- [Work request]:
Would you write out the entries below word for word, omitting the pictures?
· · · · · · ·
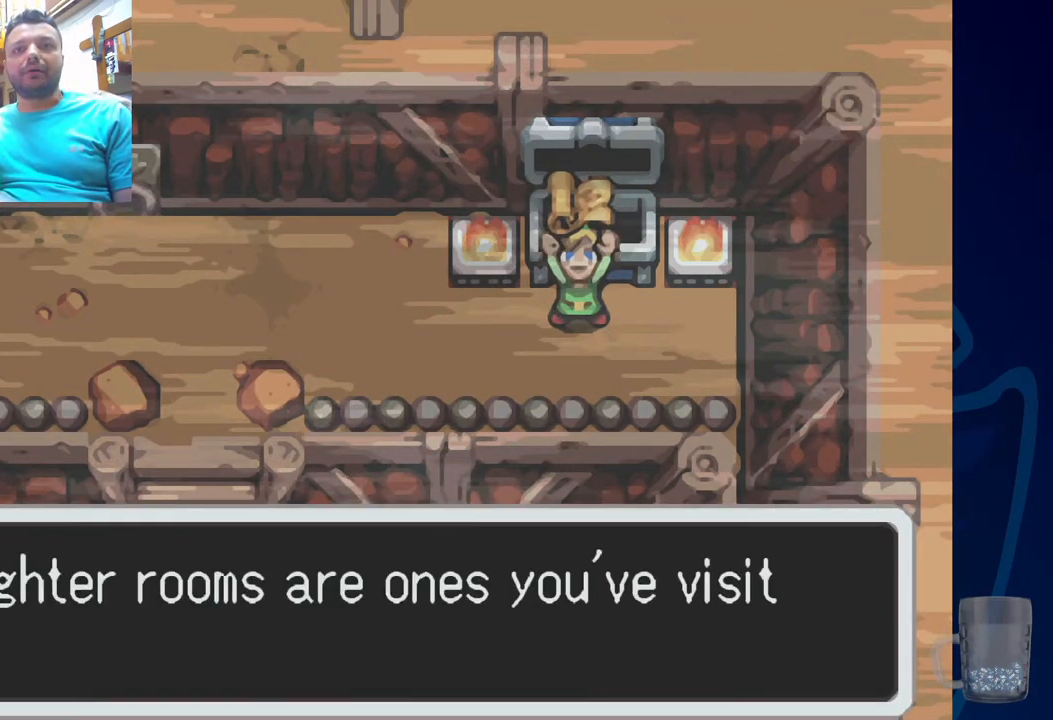
{"dt_ms": 500, "buttons": [], "left_stick": "center", "right_stick": "center", "events": [[200, "SQUARE", "up"]]}
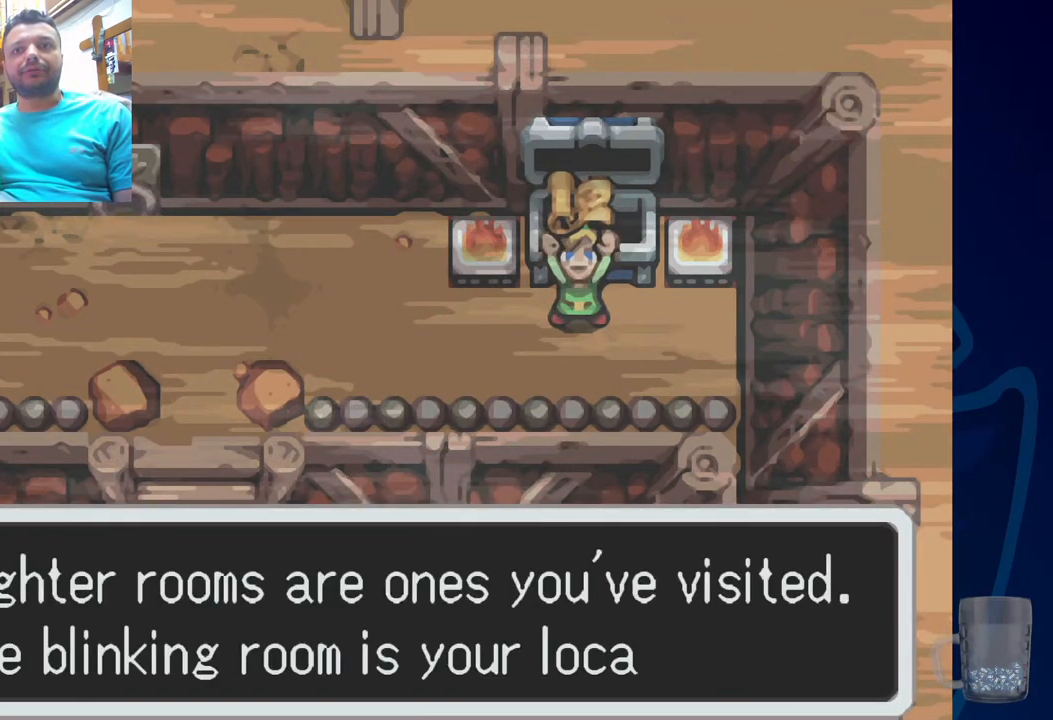
{"dt_ms": 500, "buttons": [], "left_stick": "center", "right_stick": "center", "events": []}
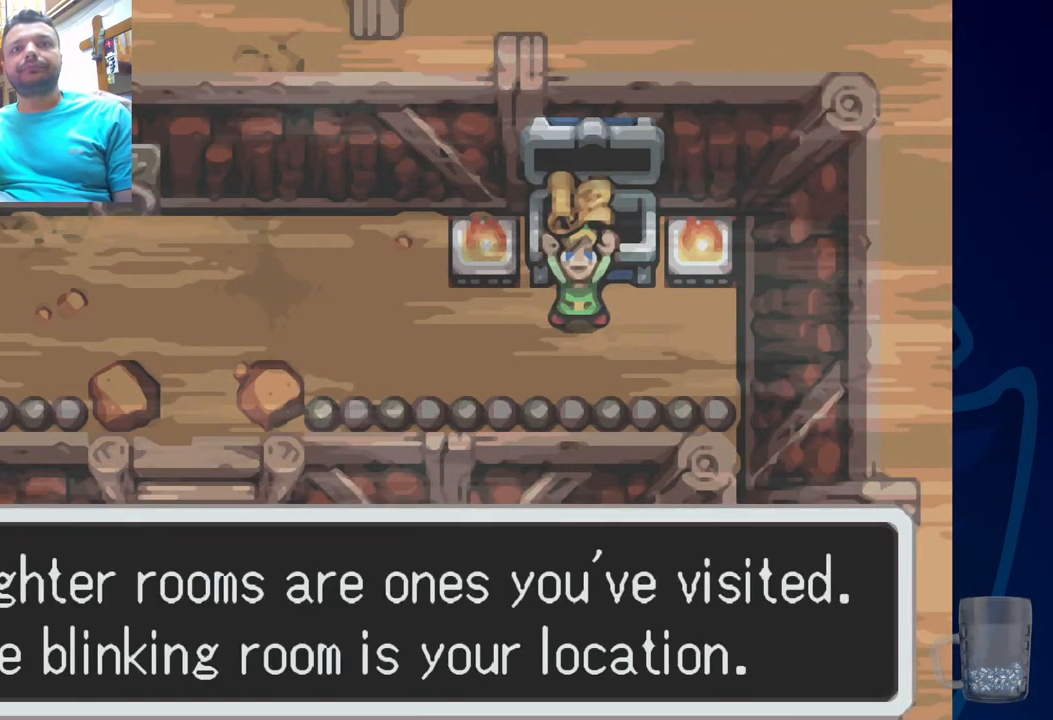
{"dt_ms": 1000, "buttons": ["SQUARE"], "left_stick": "center", "right_stick": "center"}
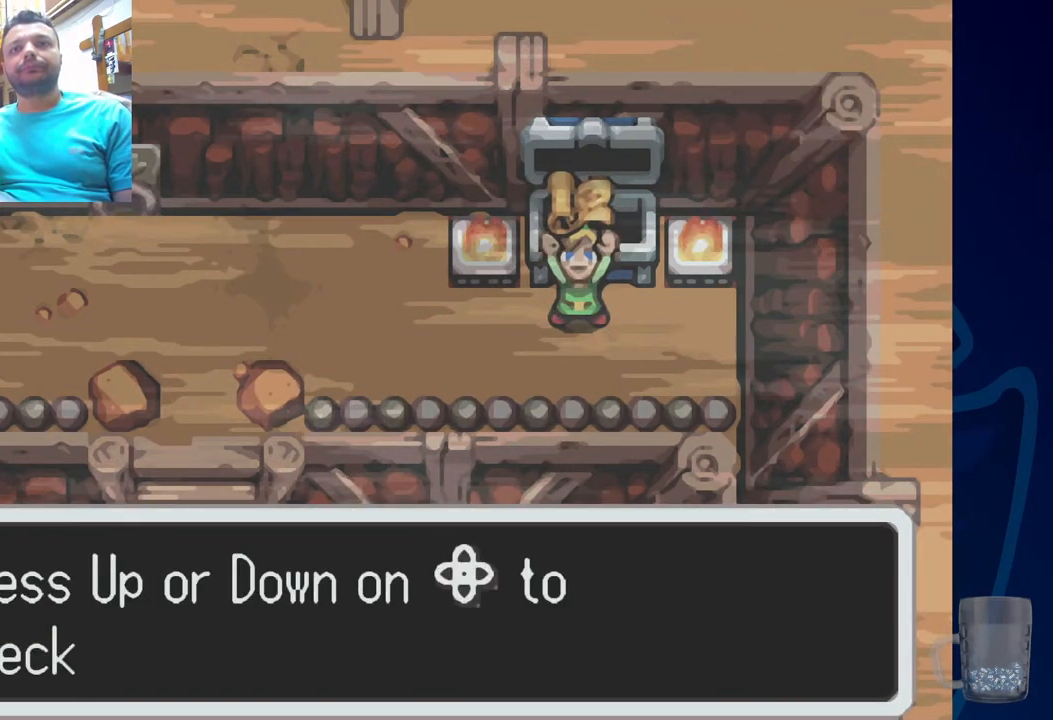
{"dt_ms": 500, "buttons": ["SQUARE"], "left_stick": "center", "right_stick": "center", "events": [[183, "SQUARE", "up"], [383, "SQUARE", "down"]]}
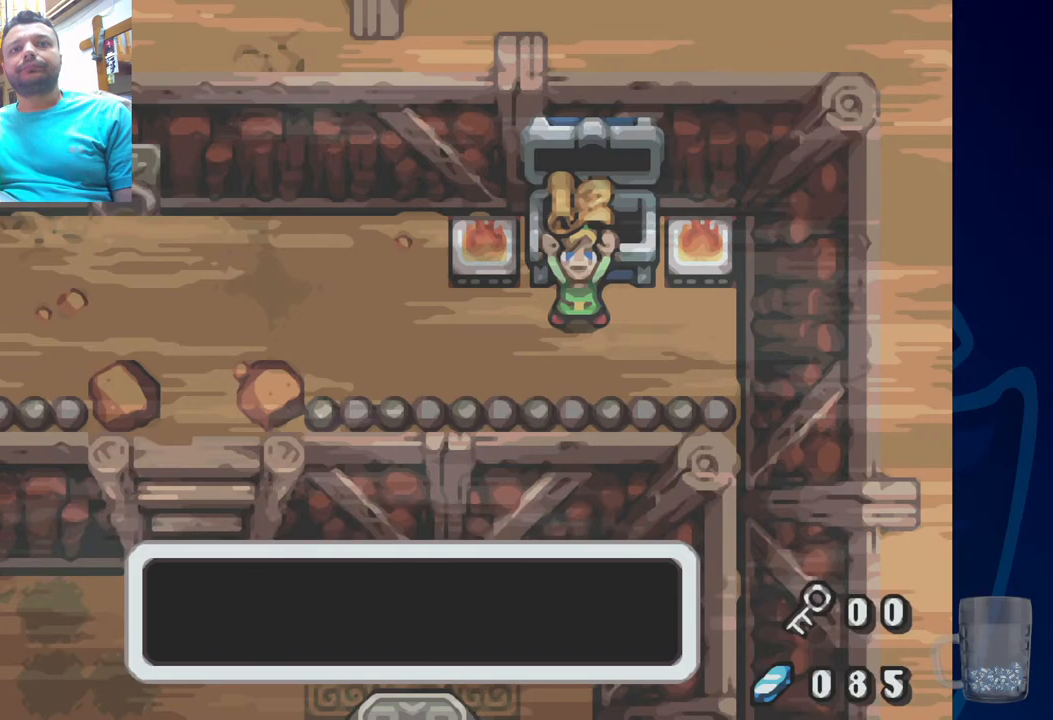
{"dt_ms": 500, "buttons": [], "left_stick": "center", "right_stick": "center"}
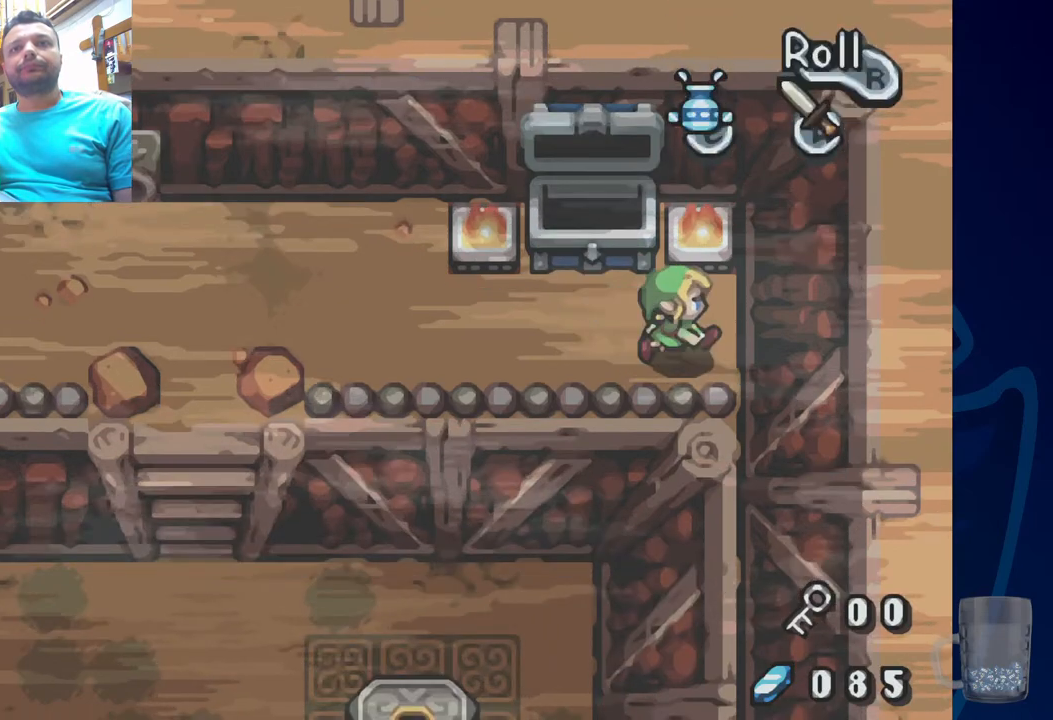
{"dt_ms": 500, "buttons": ["R2", "DPAD_LEFT"], "left_stick": "center", "right_stick": "center", "events": [[267, "DPAD_LEFT", "down"], [467, "R2", "down"]]}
· · · · · · ·
- [Answer space]:
{"dt_ms": 500, "buttons": [], "left_stick": "center", "right_stick": "center", "events": [[200, "SQUARE", "up"]]}
{"dt_ms": 500, "buttons": [], "left_stick": "center", "right_stick": "center", "events": []}
{"dt_ms": 1000, "buttons": ["SQUARE"], "left_stick": "center", "right_stick": "center"}
{"dt_ms": 500, "buttons": ["SQUARE"], "left_stick": "center", "right_stick": "center", "events": [[183, "SQUARE", "up"], [383, "SQUARE", "down"]]}
{"dt_ms": 500, "buttons": [], "left_stick": "center", "right_stick": "center"}
{"dt_ms": 500, "buttons": ["R2", "DPAD_LEFT"], "left_stick": "center", "right_stick": "center", "events": [[267, "DPAD_LEFT", "down"], [467, "R2", "down"]]}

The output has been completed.